# [SUPPLIED TEXT]
The parallel file system is visible from all OSC HPC systems and all compute nodes at /fs/lustre. It can be used as either batch-managed scratch space or as user-managed temporary space. There is no quota on this system.

The Lustre system replaces the PVFS2 system that was previously available at OSC. There is no need for a special flag such as the :pvfs feature that was used in the past.

The batch system creates a scratch directory for each job on the parallel file system. The absolute path to this directory is in the environment variable $PFSDIR . This directory is shared across nodes. It exists only for the duration of the job and is automatically deleted by the batch system when the job ends.

Users may also create their own directories under /fs/lustre. Please name the directory with either your user name or your project ID, for example, /fs/lustre/usr1234 or /fs/lustre/PRJ0123 . This is a good place to store large amounts of temporary data that you need to keep for up to a few months. Files that have not been accessed for some period of time, currently six months, may be deleted. Check OSC’s data management policy for the official deletion schedule. While this system has been extremely reliable, it should be used only for data that you can regenerate or that you have another copy of. It is not backed up.

# [REQUIRED TASK 1]
Answer these questions from the Lustre file system text:
(a) Which system did Lustre replace at OSC?
(b) Which environment variable holds the absolute path to a job's scratch directory?
(c) How long may a file currently go without being accessed before it may be deleted?
# [REQUIRED TASK 2]
Extend the Lustre file system text, starting after its last sentence.

# [RAW DATA]
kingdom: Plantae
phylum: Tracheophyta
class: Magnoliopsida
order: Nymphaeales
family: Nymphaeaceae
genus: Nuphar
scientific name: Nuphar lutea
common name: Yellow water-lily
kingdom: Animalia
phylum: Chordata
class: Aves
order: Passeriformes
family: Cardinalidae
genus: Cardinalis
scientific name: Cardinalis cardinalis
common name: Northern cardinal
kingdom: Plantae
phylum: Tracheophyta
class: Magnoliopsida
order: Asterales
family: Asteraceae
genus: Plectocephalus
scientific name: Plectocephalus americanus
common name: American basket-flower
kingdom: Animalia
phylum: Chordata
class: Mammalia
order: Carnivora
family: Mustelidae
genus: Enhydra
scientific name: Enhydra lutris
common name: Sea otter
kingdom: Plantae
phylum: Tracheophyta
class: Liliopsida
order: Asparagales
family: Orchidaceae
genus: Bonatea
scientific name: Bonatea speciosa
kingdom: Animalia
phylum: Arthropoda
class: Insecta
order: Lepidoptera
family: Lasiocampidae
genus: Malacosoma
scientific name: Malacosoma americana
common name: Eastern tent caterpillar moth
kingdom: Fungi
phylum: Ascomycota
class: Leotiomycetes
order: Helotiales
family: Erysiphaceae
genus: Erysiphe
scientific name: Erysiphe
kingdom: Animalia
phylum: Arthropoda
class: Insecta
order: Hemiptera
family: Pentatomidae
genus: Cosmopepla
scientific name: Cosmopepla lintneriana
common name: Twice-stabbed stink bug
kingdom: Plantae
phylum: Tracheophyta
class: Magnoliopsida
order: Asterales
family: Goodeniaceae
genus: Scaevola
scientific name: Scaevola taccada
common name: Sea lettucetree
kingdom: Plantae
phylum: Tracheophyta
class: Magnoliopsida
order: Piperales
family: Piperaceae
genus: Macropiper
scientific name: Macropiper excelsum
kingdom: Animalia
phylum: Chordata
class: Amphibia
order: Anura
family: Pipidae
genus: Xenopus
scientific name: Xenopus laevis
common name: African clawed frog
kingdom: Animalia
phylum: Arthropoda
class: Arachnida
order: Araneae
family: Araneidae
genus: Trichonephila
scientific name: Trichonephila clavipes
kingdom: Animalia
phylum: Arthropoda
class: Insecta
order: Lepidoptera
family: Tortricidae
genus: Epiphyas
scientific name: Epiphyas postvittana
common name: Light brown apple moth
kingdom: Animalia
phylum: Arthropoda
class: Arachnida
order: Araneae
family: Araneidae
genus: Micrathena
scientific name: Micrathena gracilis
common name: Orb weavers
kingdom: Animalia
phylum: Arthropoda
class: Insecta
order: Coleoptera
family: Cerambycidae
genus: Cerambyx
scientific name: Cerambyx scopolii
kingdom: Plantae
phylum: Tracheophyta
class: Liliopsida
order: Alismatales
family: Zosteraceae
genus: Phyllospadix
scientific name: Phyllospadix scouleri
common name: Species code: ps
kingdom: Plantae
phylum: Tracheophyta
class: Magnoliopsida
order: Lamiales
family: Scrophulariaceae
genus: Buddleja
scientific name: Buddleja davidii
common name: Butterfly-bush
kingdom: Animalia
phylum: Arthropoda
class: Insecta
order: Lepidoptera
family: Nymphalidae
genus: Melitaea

# [TASK OUTPUT 1]
(a) The PVFS2 system.
(b) $PFSDIR
(c) Six months.

# [TASK OUTPUT 2]
The parallel file system is a high performance file system that can handle high loads. It should be used by parallel jobs that perform heavy I/O and require a directory that is shared across all nodes. It is also suitable for jobs that require more scratch space than what is available locally. It should be noted that local disk access is faster than any shared file system, so it should be used whenever possible.

The Lustre file system is optimized for reads and writes that are done in large blocks, preferably at least 4MB. If you perform a lot of small operations, performance will be poor. Consequently, using lots of very small files will result in poor performance.

You should not store executables on the parallel file system. Keep program executables in your home or project directory or in $TMPDIR .

Those interested in striping should consult our Parallel Scratch Space Striping Guide.

File Deletion Policy

The parallel file system is temporary storage, and it is not backed up. Data stored on this system is not recoverable if it is lost for any reason, including user error or hardware failure. Data that have not been accessed for more than 180 days will be removed from the system every Wednesday.  

If you need an exemption to the deletion policy, please contact OSC Help including the following information in a timely manner:

  1. Your OSC HPC username
  2. Path of directories/files that need exemption to file deletion
  3. Duration: from MM/DD/YY to MM/DD/YY (The max exemption duration is 180 days)
  4. Detailed justification
Service: 

Parallel Scratch Space Striping Guide

Lustre is a file system known for its capabilities in high performance environments.  A central factor in its ability to achieve such a high perfomance is striping, where individual files are transparently split and stored on multiple underlying targets known as object storage targets (OSTs).  The distributed nature of the file system allows for faster read and write performance than is possible with traditional file systems.

The Parallel Scratch file system, located at /fs/lustre , uses Lustre.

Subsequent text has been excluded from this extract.